Unit 1: Colonialism and NationhoodPart 4: The Powhatans

SMITH AND THE POWHATAN TRIBES

• In December 1607, Smith was captured and taken to meet Chief Powhatan. The chief ordered Smith to be executed, but it was later said by Smith that the chief’s daughter, Pocahontas, threw herself across his body to save his life.

• Pocahontas may have saved Smith a second time, in 1608, by warning him that her father planned to kill him during a brief visit he made to her village.

• Smith left Virginia in late 1609 after he was injured by an explosion of gunpowder.

FIRST ANGLO-POWHATAN WAR

• Lasted from 1610 to 1614.

• Began when settlers killed the queen of one of the tribes under Powhatan’s leadership and kidnapped her children.

• Skirmishes occurred between settlers and Native Americans until Pocahontas was captured in December 1612.

• After a year of negotiations, peace was struck when Pocahontas was forcibly wed to the settler John Rolfe in 1614.

TRANSITIONS OF POWER IN VIRGINIA

• John Rolfe took Pocahontas back to England, where she was exhibited as a curiosity.
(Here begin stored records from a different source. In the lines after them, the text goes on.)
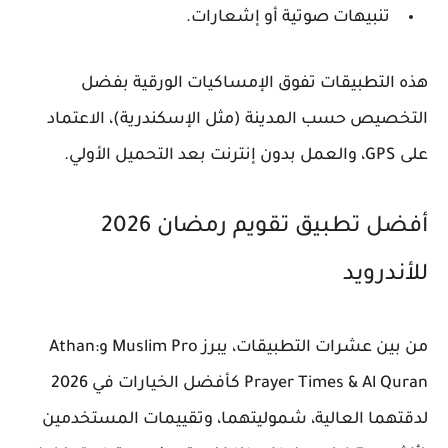
تنبيهات صوتية أو إشعارات.
هذه التطبيقات تفوق الإمساكيات الورقية بفضل
التخصيص حسب المدينة (مثل الإسكندرية)، الاعتماد
على GPS، والعمل بدون إنترنت بعد التحميل الأولي.
أفضل تطبيق تقويم رمضان 2026
للأندرويد
من بين عشرات التطبيقات، يبرز
Muslim Pro
و
Athan:
Prayer Times & Al Quran
كأفضل الخيارات في 2026
لدقتهما العالية، شموليتهما، وتقييمات المستخدمين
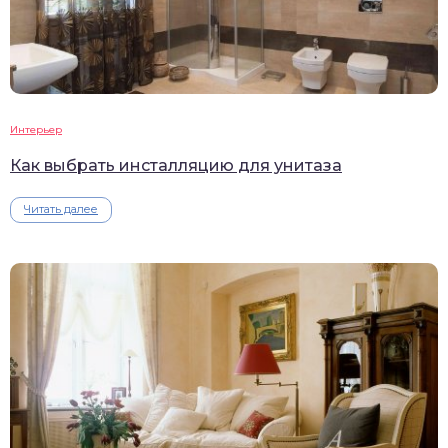
Интерьер
Как выбрать инсталляцию для унитаза
Читать далее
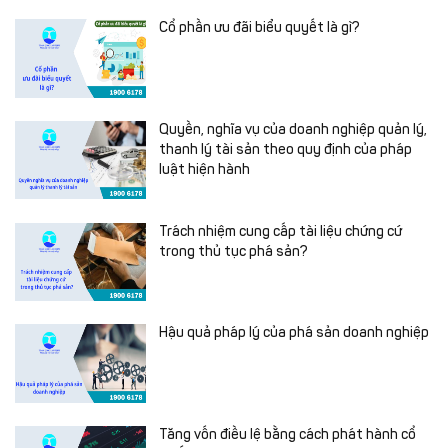
Cổ phần ưu đãi biểu quyết là gì?
Quyền, nghĩa vụ của doanh nghiệp quản lý,
thanh lý tài sản theo quy định của pháp
luật hiện hành
Trách nhiệm cung cấp tài liệu chứng cứ
trong thủ tục phá sản?
Hậu quả pháp lý của phá sản doanh nghiệp
Tăng vốn điều lệ bằng cách phát hành cổ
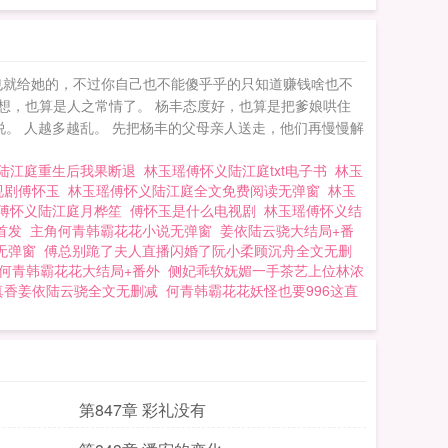
给她也就给她的，不过你自己也不能傻乎乎的只知道赚钱啥也不
想，也算是人之常情了。 杨丰态度好，也算是把爹娘哄住
。 人越多越乱。 先把杨丰的父母亲人送走，他们再慢慢解
陆江庭重生后我果断退
林玉瑶傅怀义陆江庭txt电子书
林玉
视剧傅怀玉
林玉瑶傅怀义陆江庭全文免费阅读无弹窗
林玉
傅怀义陆江庭月桦笙
傅怀玉是什么电视剧
林玉瑶傅怀义结
首发
主角何青韩霸花花小说无弹窗
姜依陆云骁大结局+番
无弹窗
傅总别跪了夫人直播闪婚了阮小柔顾沉舟全文无删
何青韩霸花花大结局+番外
侧妃乖软妩媚一手茶艺上位林浓
真香姜依陆云骁全文无删减
何青韩霸花花妖怪也要996这直
第847章 彩礼没有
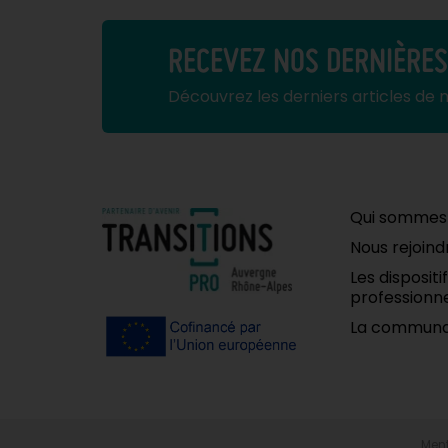
RECEVEZ NOS DERNIÈRE
Découvrez les derniers articles de 
Qui sommes
Nous rejoind
Les disposit
professionne
La communa
Ment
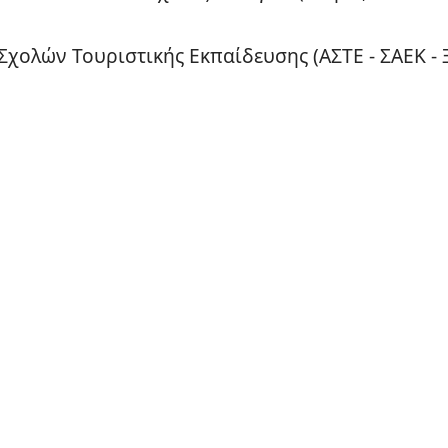
Σχολών Τουριστικής Εκπαίδευσης (ΑΣΤΕ - ΣΑΕΚ -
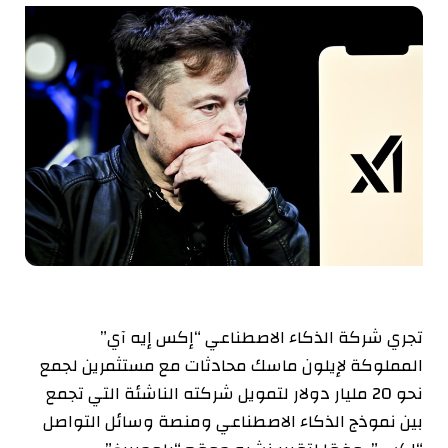
تجري شركة الذكاء الاصطناعي “إكس إيه آي”
المملوكة لإيلون ماسك محادثات مع مستثمرين لجمع
نحو 20 مليار دولار لتمويل شركته الناشئة التي تجمع
بين نموذج الذكاء الاصطناعي ومنصة وسائل التواصل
She died in England in 1617.

• Chief Powhatan died in 1618.

• Leadership of the Powhatan Confederacy was assumed by Opchanacanough, the younger brother of Chief Powhatan.

• In 1619, an assembly of churchgoers known as the House of Burgesses began to govern the Chesapeake Bay.

In 1619, about twenty African slaves were brought to Jamestown to work on the settlement’s tobacco plantation.

SECOND ANGLO-POWHATAN WAR

• Lasted from 1622 to 1632.

• Began with the Indian Massacre of 1622, at which warriors loyal to Opchanacanough attacked settlers without warning and slaughtered one third of the population of Jamestown.

• Every year for the next decade, settlers marched out to attack the Powhatan tribes and destroy their crops.

• After peace was made in 1632, trading resumed between the settlers and the tribes.

SECOND ANGLO-POWHATAN WAR

• King James I revoked the First Charter of Virginia in 1624.

• The Virginia Company lost the land around Chesapeake Bay, from which the King created the Royal Colony of Virginia.

• The King retained sovereignty over the colony, but the daily government of colonial affairs was divided between the House of Burgesses that nominally represented the people of the colony and a Crown Governor who represented the interests of the reigning monarch.

THIRD ANGLO-POWHATAN WAR

• Lasted from 1644 to 1646.

• When Opchanacanough tried to expel the settlers from Virginia, his warriors killed five hundred Englishmen — but this was only one tenth of their population.

• After the construction of three military forts, the Chesapeake Bay settlers captured and killed Opchanacanough.

• In 1646, Opchanacanough’s successor signed a peace treaty that formalized the boundaries of the settlement.